An offer you just can't refuse

"The purpose of the complaint, then, is to enable the appropriate magistrate... to determine whether the 'probable cause' required to support a warrant exists. The [magistrate] must judge for himself the persuasiveness of the facts relied on by a complaining officer to show probable cause. He should not accept without question the complainant's mere conclusion that the person whose arrest is sought has committed a crime." -- Girodenello v. U.S., 357 US 480, 486 (1958)

"An affidavit for a search warrant is sufficient to establish probable cause if, from the totality of the circumstances reflected in the affidavit, the magistrate was provided with a substantial basis for concluding that probable cause existed." -- Serrano v. State, 123 SW3d 59-63 (Tex.App. -- Austin 2003, no. pet.)

A magistrate is to view an affidavit in support of a search warrant in a neutral and detached manner in order to ensure that a person's rights under the United States Constitution, the Texas Constitution and the Texas Code of Criminal Procedure are protected.

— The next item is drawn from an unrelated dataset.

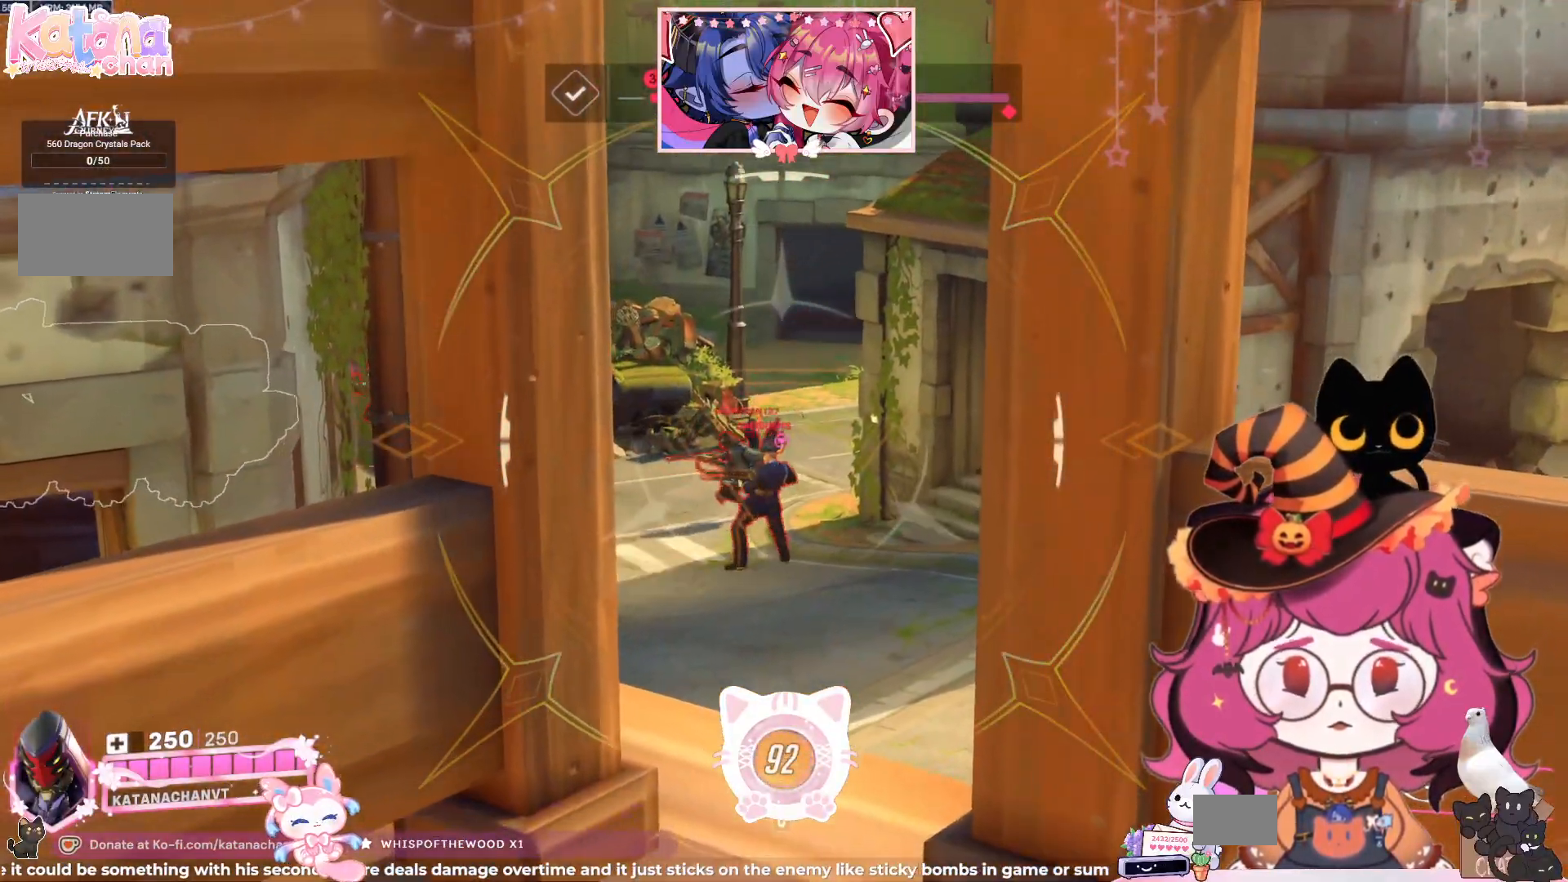
{"keys": ["ctrl"], "mouse": ["left", "right"], "events": []}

New Years Eve No Refusal Info: 2 nurses, 2 prosecutors, 1 judge and 100s of officers working DWI enforcement. DWI blood warrants in effect.
One judge to review all of the affidavits in support of a warrant for the forcible blood draw of a Texas motorist? Does that sound like a neutral and detached magistrate? Who are we kidding? Everyone knows the game this weekend -- the cops will arrest motorists they suspect are driving while intoxicated and should that motorist exercise his 5th Amendment right not to incriminate himself by submitting to a breath or blood test, the officers will fill out a cookie-cutter affidavit that the judge will sign because that's what he's there to do.

Meanwhile, if you're out and about this holiday weekend -- be careful out there.